## [Exercise brief]
Could you write out the listing below word for word, leaving out the pictures?

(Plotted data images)

Content starts

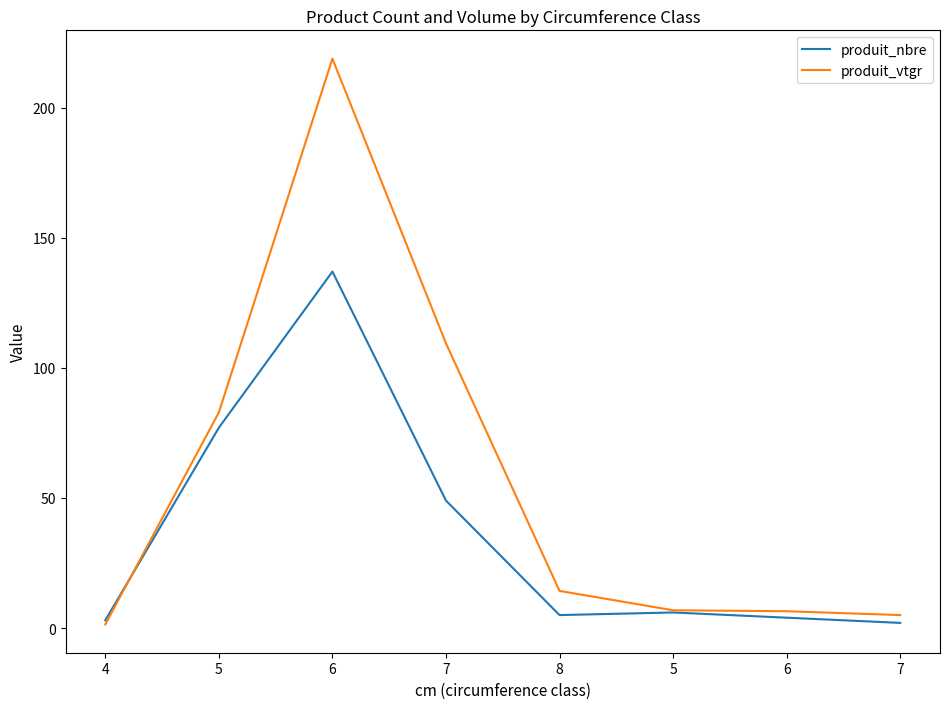

What is the difference between the highest and lowest values at 7?

60.4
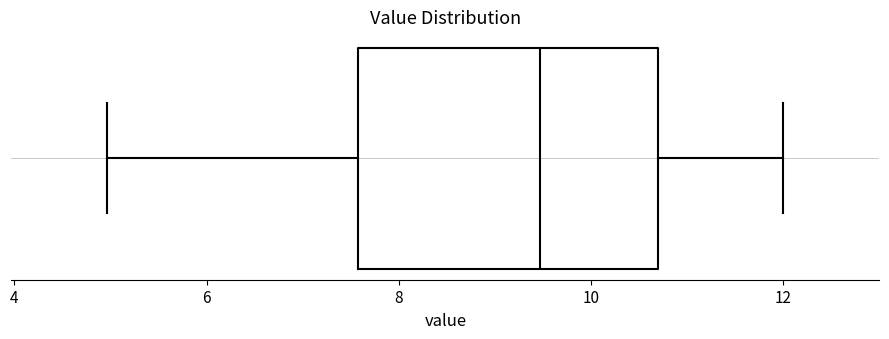

Read this box plot against the x-axis: the position of the median line, the range covered by the box, and the ends of both whiskers. The values are not printed on the chart, so give them approximately, as read against the axis.

median 9.4, box 7.6 to 10.8, whiskers 5.0 to 12.0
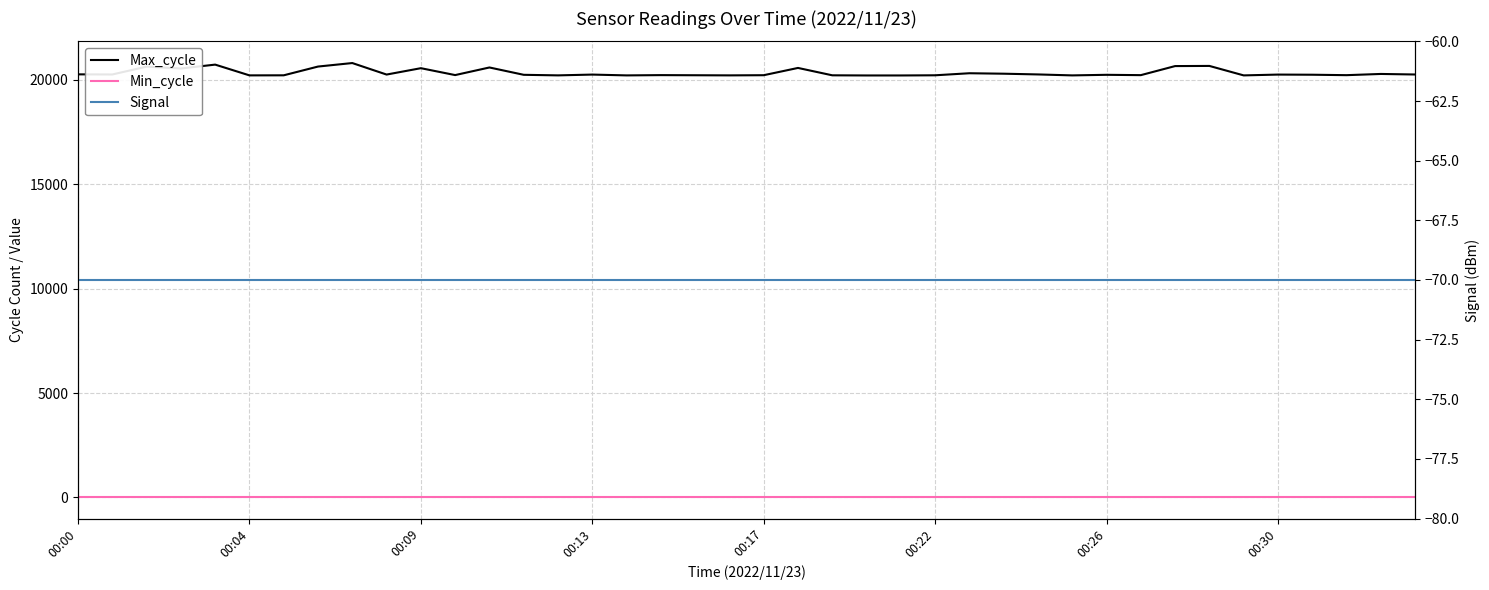

Which category has the highest value in the Signal series?

00:00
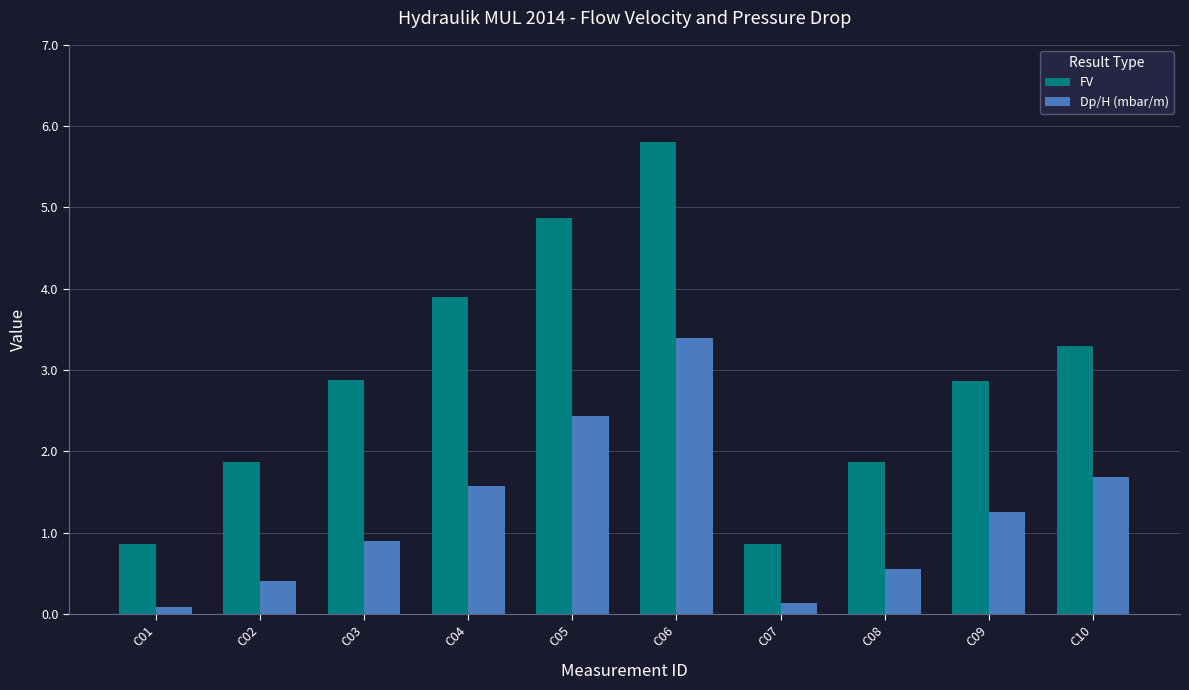

At how many categories does at least one series exceed 1?

8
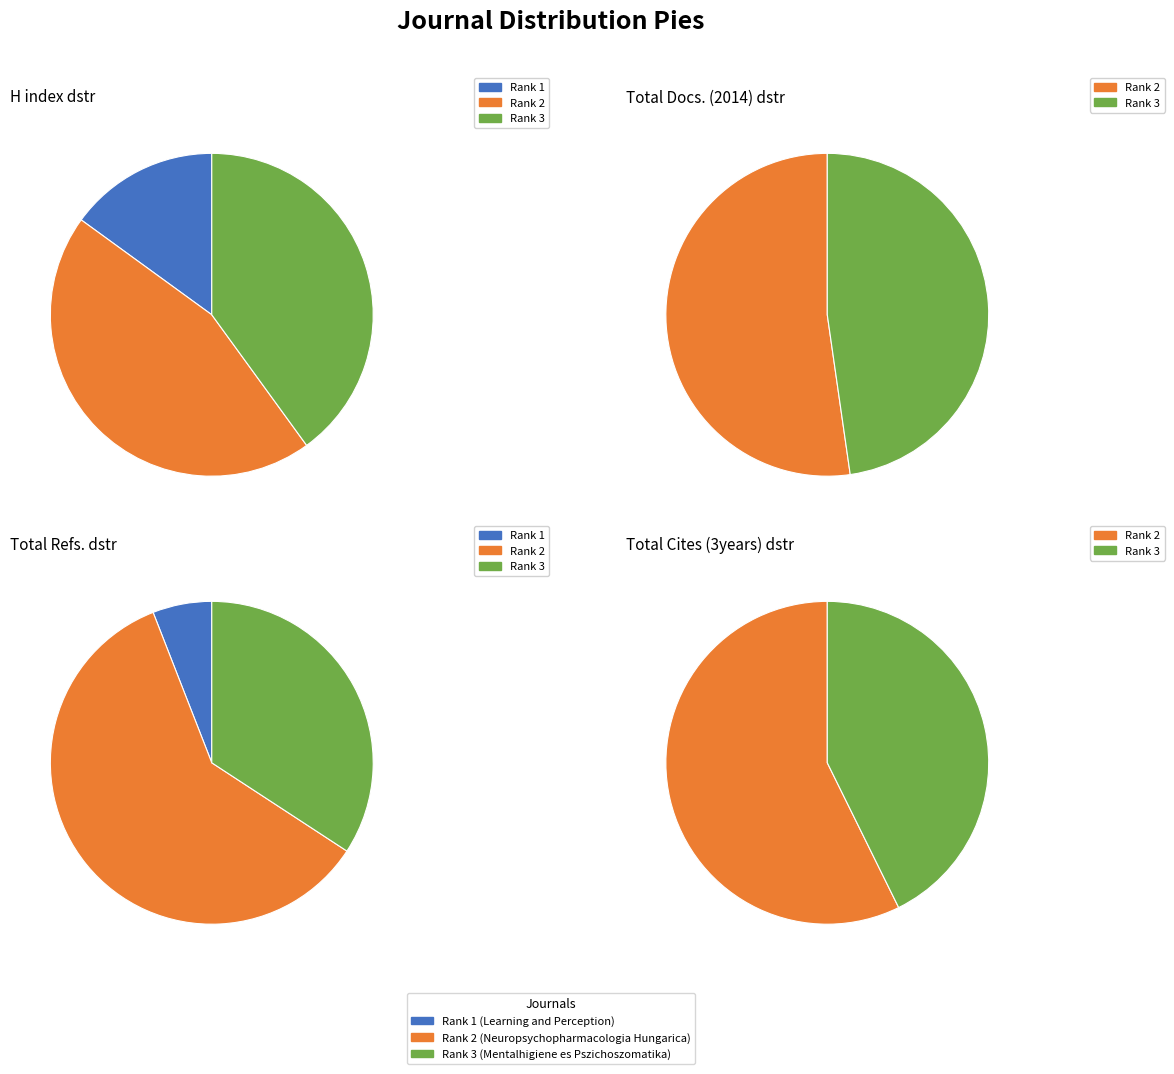

How many slices are in this pie chart?

3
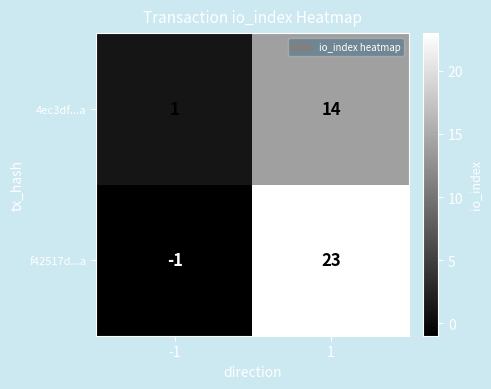

Reading left to right, extract all data points from this chart.

4ec3df...a: -1=1	1=14
f42517d...a: -1=-1	1=23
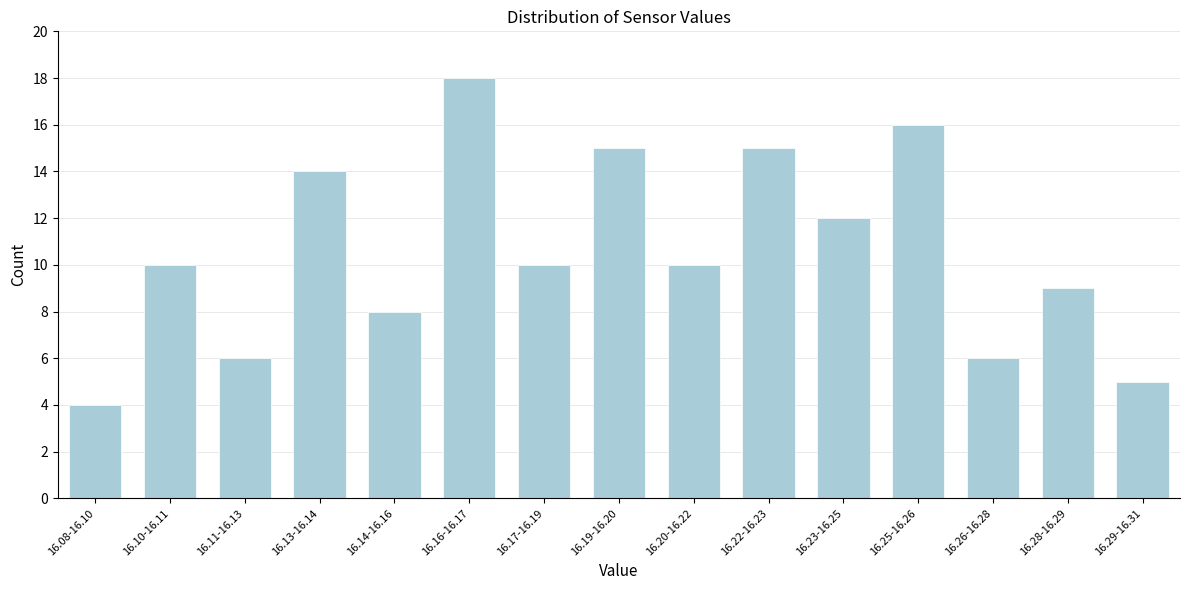

Reading left to right, transcribe all the data shown in this chart.

4	10	6	14	8	18	10	15	10	15	12	16	6	9	5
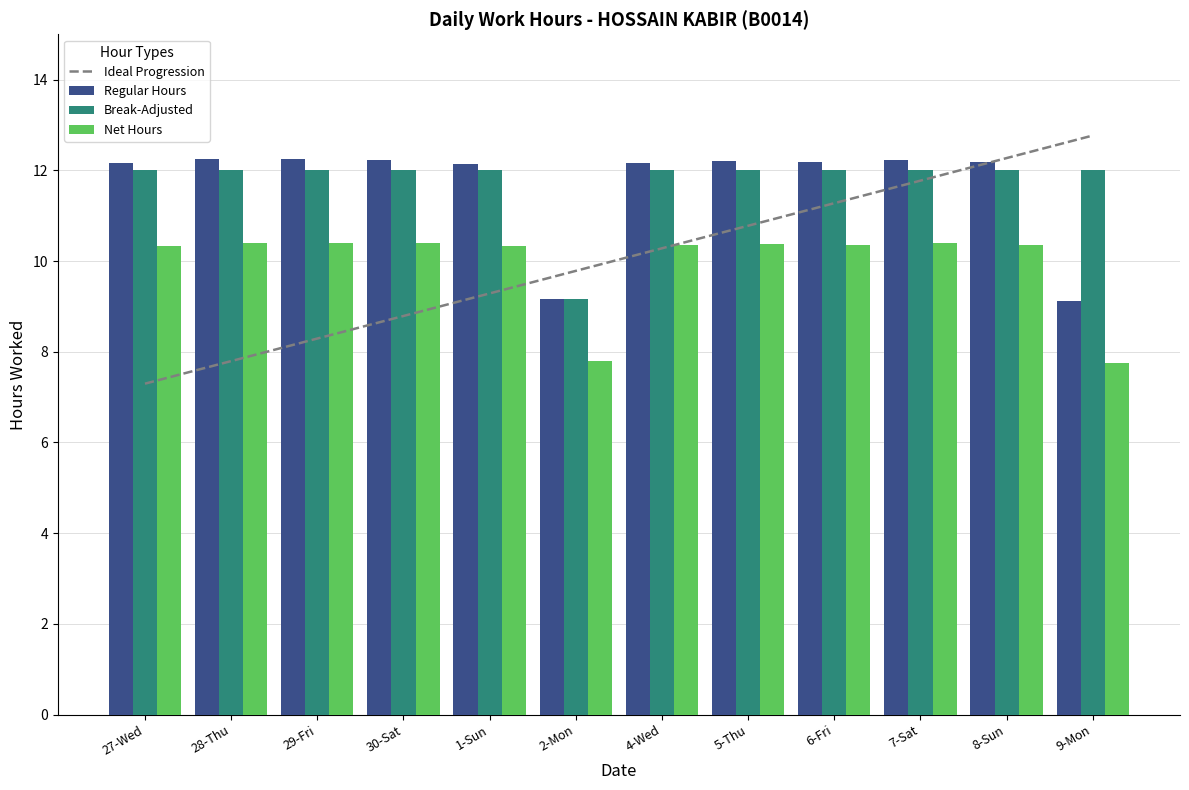

Reading left to right, transcribe all the data shown in this chart.

Ideal Progression: 27-Wed=7.3	28-Thu=7.8	29-Fri=8.3	30-Sat=8.8	1-Sun=9.3	2-Mon=9.8	4-Wed=10.3	5-Thu=10.8	6-Fri=11.3	7-Sat=11.8	8-Sun=12.3	9-Mon=12.8
Regular Hours: 27-Wed=12.2	28-Thu=12.2	29-Fri=12.2	30-Sat=12.2	1-Sun=12.2	2-Mon=9.2	4-Wed=12.2	5-Thu=12.2	6-Fri=12.2	7-Sat=12.2	8-Sun=12.2	9-Mon=9.1
Break-Adjusted: 27-Wed=12.0	28-Thu=12.0	29-Fri=12.0	30-Sat=12.0	1-Sun=12.0	2-Mon=9.2	4-Wed=12.0	5-Thu=12.0	6-Fri=12.0	7-Sat=12.0	8-Sun=12.0	9-Mon=12.0
Net Hours: 27-Wed=10.3	28-Thu=10.4	29-Fri=10.4	30-Sat=10.4	1-Sun=10.3	2-Mon=7.8	4-Wed=10.3	5-Thu=10.4	6-Fri=10.4	7-Sat=10.4	8-Sun=10.4	9-Mon=7.7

Content ends

## [Result of the exercise]
What is the difference between the highest and lowest values at 7?

60.4

Read this box plot against the x-axis: the position of the median line, the range covered by the box, and the ends of both whiskers. The values are not printed on the chart, so give them approximately, as read against the axis.

median 9.4, box 7.6 to 10.8, whiskers 5.0 to 12.0

Which category has the highest value in the Signal series?

00:00

At how many categories does at least one series exceed 1?

8

How many slices are in this pie chart?

3

Reading left to right, extract all data points from this chart.

4ec3df...a: -1=1	1=14
f42517d...a: -1=-1	1=23

Reading left to right, transcribe all the data shown in this chart.

4	10	6	14	8	18	10	15	10	15	12	16	6	9	5

Reading left to right, transcribe all the data shown in this chart.

Ideal Progression: 27-Wed=7.3	28-Thu=7.8	29-Fri=8.3	30-Sat=8.8	1-Sun=9.3	2-Mon=9.8	4-Wed=10.3	5-Thu=10.8	6-Fri=11.3	7-Sat=11.8	8-Sun=12.3	9-Mon=12.8
Regular Hours: 27-Wed=12.2	28-Thu=12.2	29-Fri=12.2	30-Sat=12.2	1-Sun=12.2	2-Mon=9.2	4-Wed=12.2	5-Thu=12.2	6-Fri=12.2	7-Sat=12.2	8-Sun=12.2	9-Mon=9.1
Break-Adjusted: 27-Wed=12.0	28-Thu=12.0	29-Fri=12.0	30-Sat=12.0	1-Sun=12.0	2-Mon=9.2	4-Wed=12.0	5-Thu=12.0	6-Fri=12.0	7-Sat=12.0	8-Sun=12.0	9-Mon=12.0
Net Hours: 27-Wed=10.3	28-Thu=10.4	29-Fri=10.4	30-Sat=10.4	1-Sun=10.3	2-Mon=7.8	4-Wed=10.3	5-Thu=10.4	6-Fri=10.4	7-Sat=10.4	8-Sun=10.4	9-Mon=7.7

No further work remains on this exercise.